═════ RECORDS SHOWN

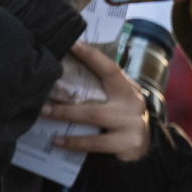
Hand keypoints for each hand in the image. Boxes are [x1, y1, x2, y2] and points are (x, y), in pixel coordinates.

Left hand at [40, 43, 151, 162]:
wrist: (148, 148)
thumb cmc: (125, 120)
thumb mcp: (120, 101)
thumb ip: (103, 90)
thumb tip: (66, 76)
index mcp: (129, 90)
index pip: (111, 69)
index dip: (92, 56)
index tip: (73, 44)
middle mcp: (133, 105)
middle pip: (97, 95)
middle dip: (68, 90)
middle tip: (44, 89)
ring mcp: (132, 125)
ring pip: (94, 117)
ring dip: (65, 114)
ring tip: (43, 113)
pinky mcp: (128, 145)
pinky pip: (96, 143)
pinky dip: (75, 142)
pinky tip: (58, 142)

══════════

• _YOUR GOAL_:
For the string "pinky", search the preceding data and copy every line that includes it.

• _YOUR SOLUTION_:
pinky mcp: (128, 145)
pinky pip: (96, 143)
pinky dip: (75, 142)
pinky tip: (58, 142)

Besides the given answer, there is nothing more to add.